Lev Mikhailovich Lopatin

Lopatin, Lev Mikhailovich

 

Born June 1, 1855, in Moscow; died there, Mar. 21, 1920. Russian idealist philosopher.

In 1879, Lopatin graduated from Moscow University, where he later became a professor. He edited the journal Voprosy filosofii i psikhologii (Problems in Philosophy and Psychology) and in 1899 became chairman of the Moscow Psychological Society. He was a friend of V. S. Solov’ev.

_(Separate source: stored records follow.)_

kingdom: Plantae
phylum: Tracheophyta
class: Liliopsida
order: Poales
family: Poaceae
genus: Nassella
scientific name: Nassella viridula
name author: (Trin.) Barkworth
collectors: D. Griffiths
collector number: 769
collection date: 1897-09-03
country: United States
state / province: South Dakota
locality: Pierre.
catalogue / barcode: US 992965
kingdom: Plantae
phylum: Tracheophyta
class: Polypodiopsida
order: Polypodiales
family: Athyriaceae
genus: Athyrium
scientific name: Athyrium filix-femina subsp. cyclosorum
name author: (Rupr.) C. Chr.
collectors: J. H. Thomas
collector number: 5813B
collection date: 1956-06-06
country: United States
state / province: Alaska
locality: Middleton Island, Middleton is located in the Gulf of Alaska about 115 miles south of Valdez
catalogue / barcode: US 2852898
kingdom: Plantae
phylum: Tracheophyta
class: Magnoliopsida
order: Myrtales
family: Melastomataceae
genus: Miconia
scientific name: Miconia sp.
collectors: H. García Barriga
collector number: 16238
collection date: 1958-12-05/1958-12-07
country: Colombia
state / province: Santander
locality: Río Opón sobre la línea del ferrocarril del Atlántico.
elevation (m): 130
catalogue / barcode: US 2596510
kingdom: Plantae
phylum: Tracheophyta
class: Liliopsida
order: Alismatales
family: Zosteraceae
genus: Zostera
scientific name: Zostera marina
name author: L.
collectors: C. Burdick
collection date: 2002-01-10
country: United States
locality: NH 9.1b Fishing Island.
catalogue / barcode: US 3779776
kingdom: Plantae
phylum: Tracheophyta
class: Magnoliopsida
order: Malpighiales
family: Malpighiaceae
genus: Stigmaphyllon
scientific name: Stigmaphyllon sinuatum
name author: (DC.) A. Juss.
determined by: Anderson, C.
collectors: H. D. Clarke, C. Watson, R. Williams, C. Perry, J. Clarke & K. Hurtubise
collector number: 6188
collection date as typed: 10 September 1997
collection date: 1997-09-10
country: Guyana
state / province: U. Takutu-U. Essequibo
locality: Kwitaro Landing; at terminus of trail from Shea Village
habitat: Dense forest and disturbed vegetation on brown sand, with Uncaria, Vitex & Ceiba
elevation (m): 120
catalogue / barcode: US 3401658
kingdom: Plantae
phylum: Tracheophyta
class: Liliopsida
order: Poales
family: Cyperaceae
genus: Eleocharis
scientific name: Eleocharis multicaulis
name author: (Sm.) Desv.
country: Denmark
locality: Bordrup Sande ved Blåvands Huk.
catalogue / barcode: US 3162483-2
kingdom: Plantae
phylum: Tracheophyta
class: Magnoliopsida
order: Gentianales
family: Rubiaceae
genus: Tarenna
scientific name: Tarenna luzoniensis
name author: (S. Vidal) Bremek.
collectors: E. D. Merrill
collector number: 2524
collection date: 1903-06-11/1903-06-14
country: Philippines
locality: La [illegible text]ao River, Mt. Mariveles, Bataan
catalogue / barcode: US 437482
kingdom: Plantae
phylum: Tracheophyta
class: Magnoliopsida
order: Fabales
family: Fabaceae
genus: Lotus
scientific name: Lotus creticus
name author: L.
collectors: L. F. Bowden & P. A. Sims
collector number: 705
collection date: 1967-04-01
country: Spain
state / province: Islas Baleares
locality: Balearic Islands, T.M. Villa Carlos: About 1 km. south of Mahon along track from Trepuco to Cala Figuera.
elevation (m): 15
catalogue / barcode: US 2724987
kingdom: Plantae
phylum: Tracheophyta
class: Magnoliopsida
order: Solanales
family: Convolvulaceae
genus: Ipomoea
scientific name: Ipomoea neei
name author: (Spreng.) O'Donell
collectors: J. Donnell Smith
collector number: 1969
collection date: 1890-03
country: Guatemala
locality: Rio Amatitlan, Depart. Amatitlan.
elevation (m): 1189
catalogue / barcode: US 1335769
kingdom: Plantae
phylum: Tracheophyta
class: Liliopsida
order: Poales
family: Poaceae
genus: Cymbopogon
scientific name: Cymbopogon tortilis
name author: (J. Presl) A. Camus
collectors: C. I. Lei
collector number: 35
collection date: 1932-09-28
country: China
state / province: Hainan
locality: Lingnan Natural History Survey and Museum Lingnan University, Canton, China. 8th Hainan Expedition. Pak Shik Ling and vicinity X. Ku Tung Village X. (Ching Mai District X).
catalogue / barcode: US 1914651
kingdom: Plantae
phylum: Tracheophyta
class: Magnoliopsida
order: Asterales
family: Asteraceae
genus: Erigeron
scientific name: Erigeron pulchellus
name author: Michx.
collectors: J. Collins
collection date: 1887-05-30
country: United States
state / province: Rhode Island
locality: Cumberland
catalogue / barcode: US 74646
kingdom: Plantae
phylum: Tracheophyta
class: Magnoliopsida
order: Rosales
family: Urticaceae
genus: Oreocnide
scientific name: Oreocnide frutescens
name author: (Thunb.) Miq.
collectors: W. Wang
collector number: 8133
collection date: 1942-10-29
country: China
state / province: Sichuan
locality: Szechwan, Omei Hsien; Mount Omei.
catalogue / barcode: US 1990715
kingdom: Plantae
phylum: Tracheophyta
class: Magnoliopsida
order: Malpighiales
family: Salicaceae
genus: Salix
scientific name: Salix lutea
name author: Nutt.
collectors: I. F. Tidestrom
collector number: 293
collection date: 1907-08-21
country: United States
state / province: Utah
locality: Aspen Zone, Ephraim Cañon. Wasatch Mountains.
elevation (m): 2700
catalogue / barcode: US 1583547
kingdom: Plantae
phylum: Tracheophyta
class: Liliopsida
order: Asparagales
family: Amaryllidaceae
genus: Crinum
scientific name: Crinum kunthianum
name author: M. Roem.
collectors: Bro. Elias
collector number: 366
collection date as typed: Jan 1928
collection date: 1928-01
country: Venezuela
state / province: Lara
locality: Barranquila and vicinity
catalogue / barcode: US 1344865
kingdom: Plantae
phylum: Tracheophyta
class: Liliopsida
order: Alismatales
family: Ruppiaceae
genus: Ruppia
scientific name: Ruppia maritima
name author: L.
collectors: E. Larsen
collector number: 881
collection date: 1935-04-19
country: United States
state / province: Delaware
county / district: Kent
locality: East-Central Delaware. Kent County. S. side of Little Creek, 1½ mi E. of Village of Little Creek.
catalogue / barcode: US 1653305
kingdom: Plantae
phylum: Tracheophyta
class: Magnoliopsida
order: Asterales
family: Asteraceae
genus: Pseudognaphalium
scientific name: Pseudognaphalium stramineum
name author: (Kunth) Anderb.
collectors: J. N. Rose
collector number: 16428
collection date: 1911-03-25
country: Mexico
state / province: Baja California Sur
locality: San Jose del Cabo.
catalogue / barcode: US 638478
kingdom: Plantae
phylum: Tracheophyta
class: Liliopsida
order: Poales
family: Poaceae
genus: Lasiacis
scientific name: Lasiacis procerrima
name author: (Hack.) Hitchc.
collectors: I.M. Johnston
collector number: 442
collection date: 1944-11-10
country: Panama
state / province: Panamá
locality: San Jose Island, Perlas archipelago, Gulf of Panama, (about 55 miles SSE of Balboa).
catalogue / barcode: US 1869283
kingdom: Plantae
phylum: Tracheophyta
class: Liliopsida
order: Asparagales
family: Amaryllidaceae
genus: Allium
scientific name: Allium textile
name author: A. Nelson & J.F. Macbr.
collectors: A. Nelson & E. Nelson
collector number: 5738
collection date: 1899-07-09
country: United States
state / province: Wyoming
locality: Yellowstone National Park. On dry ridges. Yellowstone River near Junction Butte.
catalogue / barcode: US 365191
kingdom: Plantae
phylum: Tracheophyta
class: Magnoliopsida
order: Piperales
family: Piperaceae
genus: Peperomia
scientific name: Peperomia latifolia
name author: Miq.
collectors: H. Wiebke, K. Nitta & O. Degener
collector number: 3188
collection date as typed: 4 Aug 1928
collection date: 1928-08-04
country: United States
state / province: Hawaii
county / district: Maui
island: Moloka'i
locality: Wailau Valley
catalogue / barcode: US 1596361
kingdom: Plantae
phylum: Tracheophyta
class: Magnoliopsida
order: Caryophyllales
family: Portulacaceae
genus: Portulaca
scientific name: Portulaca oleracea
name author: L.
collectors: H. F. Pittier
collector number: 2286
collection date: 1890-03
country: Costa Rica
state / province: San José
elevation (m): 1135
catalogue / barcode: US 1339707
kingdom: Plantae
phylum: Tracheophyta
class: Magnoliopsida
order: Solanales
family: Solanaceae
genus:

Lopatin interpreted G. Leibniz’ and R. H. Lotze’s teachings about monads in the spirit of personalism, which for Lopatin had an ethical coloring, insofar as he believed that the clearest expression of the creative nature of the spirit lay in moral consciousness and the possibility of “moral revolutions” in the individual. He was one of the chief representatives of Russian idealist psychology and defended the concept of freedom of will.

WORKS

Istoriia drevnei filosofii. [Moscow, 1901.]
Psikhologiia. Moscow [1902].
Filosofskie kharakteristiki i rechi. Moscow, 1911.
Polozhitel’nye zadachi filosofii, 2nd ed., parts 1-2. Moscow, 1911.
Lektsii po istorii novoi filosofii, part one. Moscow, 1914.

REFERENCES

Ognev, A. I. L. M. Lopatin. Petrograd, 1922.
Istoriia filosofii v SSSR, vol. 4. Moscow, 1971.